Legal institutions: Whose laws do we follow?
Whatever our religion, social background, and personal values, the one system we’re all subject to is “the law”. Not everyone agrees on laws - gun laws, drug laws, and citizenship laws are extremely controversial, to name a few. But, by and large, laws are supposed to be the closest thing to a neutral set of rules for everyone to live by. Economies are shaped by the legal systems they’re in - what can and can’t be traded, what is and isn’t fair, what can and can’t be owned.
One legal institution that’s really key to determining how the economy works is property rights. Without private property, widespread markets couldn’t exist — how would we trade things if we couldn’t own them?
The state has a particularly powerful role to play here in that the state can both enforce property rights, and take them away.² If their legal systems allow it, states can confiscate belongings from the private sector if it thinks they’re not being used in a socially responsible way. Corruption happens when a state (or any other individual actor) abuses its entrusted power for private gain. If legal institutions aren’t strong enough, the state can get away with it.
There’s loads of other examples of legal institutions that shape the economy. Anything from consumer protection laws, regulating what can and can’t be sold, to labour laws, regulating the age at which it is acceptable for a child to work, form the backdrop of how our economies function.

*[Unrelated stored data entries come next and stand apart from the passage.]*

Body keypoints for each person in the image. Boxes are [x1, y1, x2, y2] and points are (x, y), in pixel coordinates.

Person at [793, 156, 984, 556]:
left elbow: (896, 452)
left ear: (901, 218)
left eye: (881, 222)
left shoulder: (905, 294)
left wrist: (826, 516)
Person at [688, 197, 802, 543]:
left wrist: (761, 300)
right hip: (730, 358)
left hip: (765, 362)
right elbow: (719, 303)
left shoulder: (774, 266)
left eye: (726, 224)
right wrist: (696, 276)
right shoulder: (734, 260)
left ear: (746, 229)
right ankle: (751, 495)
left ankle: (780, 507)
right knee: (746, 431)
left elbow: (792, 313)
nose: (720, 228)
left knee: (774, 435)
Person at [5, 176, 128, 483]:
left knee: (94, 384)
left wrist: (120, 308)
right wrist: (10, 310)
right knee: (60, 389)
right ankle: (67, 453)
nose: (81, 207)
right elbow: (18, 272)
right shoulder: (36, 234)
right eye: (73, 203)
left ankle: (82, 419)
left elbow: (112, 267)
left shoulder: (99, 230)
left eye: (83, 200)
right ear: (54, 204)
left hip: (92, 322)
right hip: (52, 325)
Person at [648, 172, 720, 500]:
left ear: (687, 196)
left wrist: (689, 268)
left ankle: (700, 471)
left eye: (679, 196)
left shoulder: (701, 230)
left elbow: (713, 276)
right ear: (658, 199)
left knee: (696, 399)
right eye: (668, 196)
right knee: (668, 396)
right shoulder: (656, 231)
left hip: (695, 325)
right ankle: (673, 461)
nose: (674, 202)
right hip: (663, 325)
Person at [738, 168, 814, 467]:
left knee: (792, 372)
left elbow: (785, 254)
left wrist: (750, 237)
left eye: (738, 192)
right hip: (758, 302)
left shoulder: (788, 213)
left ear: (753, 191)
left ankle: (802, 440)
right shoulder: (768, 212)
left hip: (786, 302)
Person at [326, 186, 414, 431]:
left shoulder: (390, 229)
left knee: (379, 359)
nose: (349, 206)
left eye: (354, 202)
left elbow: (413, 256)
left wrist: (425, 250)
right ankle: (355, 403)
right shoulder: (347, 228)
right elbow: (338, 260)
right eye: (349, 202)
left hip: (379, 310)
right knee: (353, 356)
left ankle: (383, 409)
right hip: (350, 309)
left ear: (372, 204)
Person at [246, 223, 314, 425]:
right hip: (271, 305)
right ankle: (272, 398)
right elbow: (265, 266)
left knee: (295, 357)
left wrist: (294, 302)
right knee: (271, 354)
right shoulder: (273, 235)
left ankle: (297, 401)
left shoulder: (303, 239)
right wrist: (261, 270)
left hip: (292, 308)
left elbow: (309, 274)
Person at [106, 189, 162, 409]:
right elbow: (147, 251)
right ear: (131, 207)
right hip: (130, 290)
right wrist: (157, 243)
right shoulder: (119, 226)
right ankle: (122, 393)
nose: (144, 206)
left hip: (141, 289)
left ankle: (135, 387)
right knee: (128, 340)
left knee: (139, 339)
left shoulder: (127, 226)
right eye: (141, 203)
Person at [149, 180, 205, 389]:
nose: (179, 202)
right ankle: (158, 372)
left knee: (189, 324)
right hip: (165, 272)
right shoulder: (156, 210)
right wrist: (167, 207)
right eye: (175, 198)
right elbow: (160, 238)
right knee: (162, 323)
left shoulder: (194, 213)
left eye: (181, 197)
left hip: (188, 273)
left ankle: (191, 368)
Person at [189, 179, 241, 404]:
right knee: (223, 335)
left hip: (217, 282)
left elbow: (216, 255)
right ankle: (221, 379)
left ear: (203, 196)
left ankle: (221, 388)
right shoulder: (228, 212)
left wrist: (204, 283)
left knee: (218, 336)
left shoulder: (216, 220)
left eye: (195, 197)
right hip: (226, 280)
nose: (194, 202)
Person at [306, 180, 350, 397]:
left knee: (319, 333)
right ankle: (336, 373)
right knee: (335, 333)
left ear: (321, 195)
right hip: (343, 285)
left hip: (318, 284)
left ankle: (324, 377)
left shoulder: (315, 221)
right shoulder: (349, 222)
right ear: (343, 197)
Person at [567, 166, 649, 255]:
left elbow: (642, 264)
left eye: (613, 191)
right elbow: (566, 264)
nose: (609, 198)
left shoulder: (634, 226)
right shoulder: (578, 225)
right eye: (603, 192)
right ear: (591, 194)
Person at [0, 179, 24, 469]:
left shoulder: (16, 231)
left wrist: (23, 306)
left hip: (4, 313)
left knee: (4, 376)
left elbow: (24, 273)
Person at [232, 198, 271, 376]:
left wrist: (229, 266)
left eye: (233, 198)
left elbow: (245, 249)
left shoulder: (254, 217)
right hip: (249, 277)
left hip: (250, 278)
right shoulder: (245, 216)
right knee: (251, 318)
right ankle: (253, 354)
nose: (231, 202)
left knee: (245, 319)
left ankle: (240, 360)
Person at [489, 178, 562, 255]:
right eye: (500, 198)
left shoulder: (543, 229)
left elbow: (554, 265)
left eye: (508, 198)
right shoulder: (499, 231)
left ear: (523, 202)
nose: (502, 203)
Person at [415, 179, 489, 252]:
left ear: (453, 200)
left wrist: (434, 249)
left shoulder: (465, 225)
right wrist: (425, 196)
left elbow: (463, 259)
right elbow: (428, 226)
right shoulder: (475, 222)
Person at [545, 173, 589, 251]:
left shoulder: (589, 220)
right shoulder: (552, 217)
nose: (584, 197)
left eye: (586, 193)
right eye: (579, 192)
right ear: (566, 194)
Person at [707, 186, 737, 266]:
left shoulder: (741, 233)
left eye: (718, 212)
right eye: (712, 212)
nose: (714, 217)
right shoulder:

The question is to what extent legal institutions help, or hinder, a well-functioning economy. Development economists sometimes split them into development-enhancing or market-enhancing institutions to try and work this out.³ For example, a law which forbids child labour could be seen as development-enhancing on the grounds that a developed society shouldn’t allow children to work below a certain age. But it’s also market-constraining, because it’s controlling what can and can’t be traded from above.